= Texto para análisis =

No; no puedo dormir. Pero en cambio puedo soñar; soñar voluntariamente, despierto. […] Es cierto que no trae descanso verdadero a la mente ni al cuerpo; en la mente se forma un estado pasivo de alerta, un espectador que al mismo tiempo es actor de la obra que se va a representar; pero el espectador ignora el argumento y asimismo lo ignora el actor, y el escenario es infinito.

 

La narrativa del montevideano es inclasificable. Su prosa es límpida, ajena a los artilugios. Las atmósferas de sus libros carecen de estructuras preconcebidas y fluyen a partir de la libre asociación de ideas, el método por antonomasia de los surrealistas. El automatismo es la pauta con la que se enhebran los acontecimientos en las tres novelas que conforman La trilogía involuntaria.

 

*

 

En la primera parte de la triada, La ciudad (1966), un personaje que no posee nombre narra en primera persona su llegada a un pueblo fantasmal, en el final de las pampas. La ubicación no se precisa ni la época; es como si Joseph K. hubiera llegado a Comala.

= Fragmentos del listado =
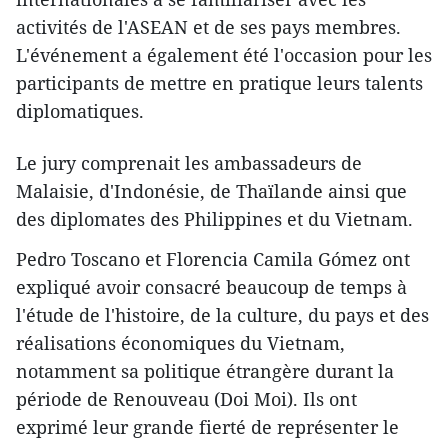
activités de l'ASEAN et de ses pays membres.
L'événement a également été l'occasion pour les
participants de mettre en pratique leurs talents
diplomatiques.
Le jury comprenait les ambassadeurs de
Malaisie, d'Indonésie, de Thaïlande ainsi que
des diplomates des Philippines et du Vietnam.
Pedro Toscano et Florencia Camila Gómez ont
expliqué avoir consacré beaucoup de temps à
l'étude de l'histoire, de la culture, du pays et des
réalisations économiques du Vietnam,
notamment sa politique étrangère durant la
période de Renouveau (Doi Moi). Ils ont
exprimé leur grande fierté de représenter le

= Tarea a realizar =
Copia el texto para análisis completo, sin alterar una sola palabra ni signo.

= Resultado obtenido =
No; no puedo dormir. Pero en cambio puedo soñar; soñar voluntariamente, despierto. […] Es cierto que no trae descanso verdadero a la mente ni al cuerpo; en la mente se forma un estado pasivo de alerta, un espectador que al mismo tiempo es actor de la obra que se va a representar; pero el espectador ignora el argumento y asimismo lo ignora el actor, y el escenario es infinito.

 

La narrativa del montevideano es inclasificable. Su prosa es límpida, ajena a los artilugios. Las atmósferas de sus libros carecen de estructuras preconcebidas y fluyen a partir de la libre asociación de ideas, el método por antonomasia de los surrealistas. El automatismo es la pauta con la que se enhebran los acontecimientos en las tres novelas que conforman La trilogía involuntaria.

 

*

 

En la primera parte de la triada, La ciudad (1966), un personaje que no posee nombre narra en primera persona su llegada a un pueblo fantasmal, en el final de las pampas. La ubicación no se precisa ni la época; es como si Joseph K. hubiera llegado a Comala.